> _Alıntı Metin_:

________________

Ancak, yaşamına yönelik komplolar nedeniyle tekrar yurtdışına çıkmak zorunda kalır. Yıllarca süren göçmenlik döneminde, ölene kadar yurduna, halkına, ve sevenlerine özlem dolu şiirler yazar. Nâzım Hikmet Ran, Türk edebiyatının öne çıkan isimlerinden biri olarak, hem şiirleriyle hem de politik duruşuyla hatırlanmaktadır.

Nazım Hikmet'in aşk hayatı

Nâzım Hikmet'in aşk hayatı, onun özel yaşamındaki karmaşık ve duygusal yönlerinden biridir. Şair, hayatı boyunca farklı ilişkiler yaşamış ve birçok aşkıyla anılmıştır.

İlk evliliğini 1925 yılında müzisyen Nükhet Esen ile yapmıştır. Ancak bu evlilik kısa süre sonra sona ermiştir. Nâzım Hikmet, ardından 1932 yılında oyuncu Münevver Andaç ile ikinci evliliğini gerçekleştirmiştir. Bu evlilik de kısa sürmüş ve boşanma ile sonuçlanmıştır.

________________

> _Liste İçeriği_:
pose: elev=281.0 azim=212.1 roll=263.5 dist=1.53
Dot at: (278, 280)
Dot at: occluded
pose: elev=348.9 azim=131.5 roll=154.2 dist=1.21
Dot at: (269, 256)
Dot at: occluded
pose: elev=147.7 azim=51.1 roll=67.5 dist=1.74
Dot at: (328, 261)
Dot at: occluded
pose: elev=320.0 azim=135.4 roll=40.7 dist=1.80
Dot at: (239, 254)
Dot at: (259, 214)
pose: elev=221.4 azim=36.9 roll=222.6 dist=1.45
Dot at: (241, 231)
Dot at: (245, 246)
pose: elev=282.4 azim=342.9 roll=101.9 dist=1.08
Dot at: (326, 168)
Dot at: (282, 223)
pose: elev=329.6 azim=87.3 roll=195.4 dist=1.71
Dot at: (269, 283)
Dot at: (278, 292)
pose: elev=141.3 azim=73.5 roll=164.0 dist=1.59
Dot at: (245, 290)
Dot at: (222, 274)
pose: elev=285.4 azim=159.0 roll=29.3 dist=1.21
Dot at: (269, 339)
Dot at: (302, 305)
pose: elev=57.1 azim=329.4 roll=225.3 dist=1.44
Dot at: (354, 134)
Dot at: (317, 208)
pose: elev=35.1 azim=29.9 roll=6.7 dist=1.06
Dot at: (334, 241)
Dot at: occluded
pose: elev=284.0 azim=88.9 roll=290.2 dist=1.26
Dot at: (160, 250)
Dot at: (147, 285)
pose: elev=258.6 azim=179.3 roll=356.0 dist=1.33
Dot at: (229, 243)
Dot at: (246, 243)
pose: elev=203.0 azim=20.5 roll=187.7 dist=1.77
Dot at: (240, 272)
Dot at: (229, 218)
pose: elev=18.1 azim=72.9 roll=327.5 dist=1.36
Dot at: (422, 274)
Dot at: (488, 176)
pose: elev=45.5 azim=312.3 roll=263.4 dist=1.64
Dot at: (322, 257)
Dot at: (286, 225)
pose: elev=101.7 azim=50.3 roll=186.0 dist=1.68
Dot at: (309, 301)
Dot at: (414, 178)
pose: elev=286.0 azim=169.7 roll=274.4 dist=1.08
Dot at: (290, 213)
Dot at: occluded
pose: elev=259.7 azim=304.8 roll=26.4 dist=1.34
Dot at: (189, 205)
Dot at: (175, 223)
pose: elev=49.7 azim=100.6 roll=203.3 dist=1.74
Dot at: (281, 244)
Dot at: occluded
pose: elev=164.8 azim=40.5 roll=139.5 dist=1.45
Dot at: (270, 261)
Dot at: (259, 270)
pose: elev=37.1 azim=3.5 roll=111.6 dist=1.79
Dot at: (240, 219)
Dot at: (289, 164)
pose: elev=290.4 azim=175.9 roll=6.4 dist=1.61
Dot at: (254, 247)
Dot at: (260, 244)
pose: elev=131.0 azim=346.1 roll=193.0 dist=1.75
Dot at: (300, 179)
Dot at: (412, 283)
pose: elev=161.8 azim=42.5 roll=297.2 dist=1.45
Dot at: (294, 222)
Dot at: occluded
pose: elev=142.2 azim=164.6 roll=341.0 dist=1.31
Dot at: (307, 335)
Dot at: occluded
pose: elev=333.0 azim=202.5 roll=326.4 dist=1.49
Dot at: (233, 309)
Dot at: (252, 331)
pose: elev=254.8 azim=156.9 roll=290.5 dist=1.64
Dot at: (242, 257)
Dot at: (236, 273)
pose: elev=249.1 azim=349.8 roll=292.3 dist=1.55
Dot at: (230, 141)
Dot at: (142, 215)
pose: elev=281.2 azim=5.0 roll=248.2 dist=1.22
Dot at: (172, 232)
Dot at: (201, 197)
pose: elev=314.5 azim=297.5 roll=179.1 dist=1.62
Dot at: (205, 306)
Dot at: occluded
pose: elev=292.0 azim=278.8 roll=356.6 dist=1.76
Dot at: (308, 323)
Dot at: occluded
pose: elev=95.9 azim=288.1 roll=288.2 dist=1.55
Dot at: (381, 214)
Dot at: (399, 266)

________________

> _Kısa Görev A_: Nâzım Hikmet metnine göre şair ilk evliliğini hangi yılda ve kiminle yapmıştır?
> _Kısa Görev B_: Nâzım Hikmet metninde "Nâzım Hikmet'in aşk" ifadesinden "birçok aşkıyla anılmıştır." ifadesine kadar olan bölümü hiçbir değişiklik yapmadan kopyalayınız.

> _Tam Yanıt A_: 1925 yılında müzisyen Nükhet Esen ile.

> _Tam Yanıt B_:
Nâzım Hikmet'in aşk hayatı, onun özel yaşamındaki karmaşık ve duygusal yönlerinden biridir. Şair, hayatı boyunca farklı ilişkiler yaşamış ve birçok aşkıyla anılmıştır.